If under the overall control of the outside State, the armed group would be acting on behalf of the outside State. Such overall control exists where ‘a State has a role in organizing, coordinating, or planning the military actions of the organized armed groups and that State finances, trains, equips or provides operational support to that group.' Mere financing and equipping does not amount to overall control. ICTY, Prosecutor v Ante Gotovina, Trial Chamber, Juddgment, IT-06-90-T, 15 April 2011, § 1675.
Multinational forces, including forces that are deployed under the auspices of the United Nations or a regional organisation, may become a party to an armed conflict in two ways:
First, if the classic criteria of intensity and organization for a non-international armed conflict are fulfilled.

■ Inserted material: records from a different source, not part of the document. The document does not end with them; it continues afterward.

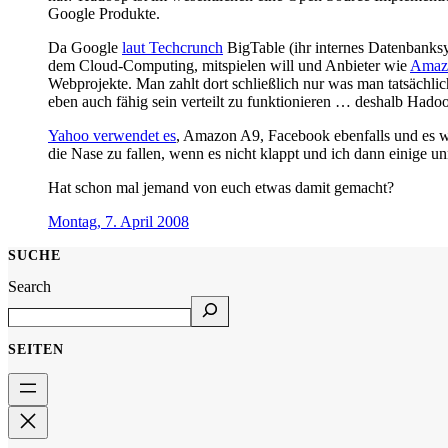
Google Produkte.
Da Google
laut Techcrunch
BigTable (ihr internes Datenbanksy
dem Cloud-Computing, mitspielen will und Anbieter wie
Amaz
Webprojekte. Man zahlt dort schließlich nur was man tatsächl
eben auch fähig sein verteilt zu funktionieren … deshalb Hado
Yahoo verwendet es
, Amazon A9, Facebook ebenfalls und es w
die Nase zu fallen, wenn es nicht klappt und ich dann einige un
Hat schon mal jemand von euch etwas damit gemacht?
Montag, 7. April 2008
SUCHE
Search
SEITEN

Second, under the support based approach of the International Committee of the Red Cross, multinational forces may become a party to a pre-existing non-international armed conflict between the host state and a non-state armed group if:
- They undertake actions in relation to the conduct of hostilities, such as military operations that cause direct harm or actions that have a close link with military operations of the supported state, such as providing aircraft for air-to-air refuelling.
- They carry out military operations in support of a party, i.e. they pursue the same objective as the party to a conflict.
- The action undertaken is based on an official decision of the state in question or the international organisation. T. Ferraro, 'The Applicability and Application of International Humanitarian Law to Multinational Armed Forces', 95 International Review of the Red Cross, 891/891(2013), p 561.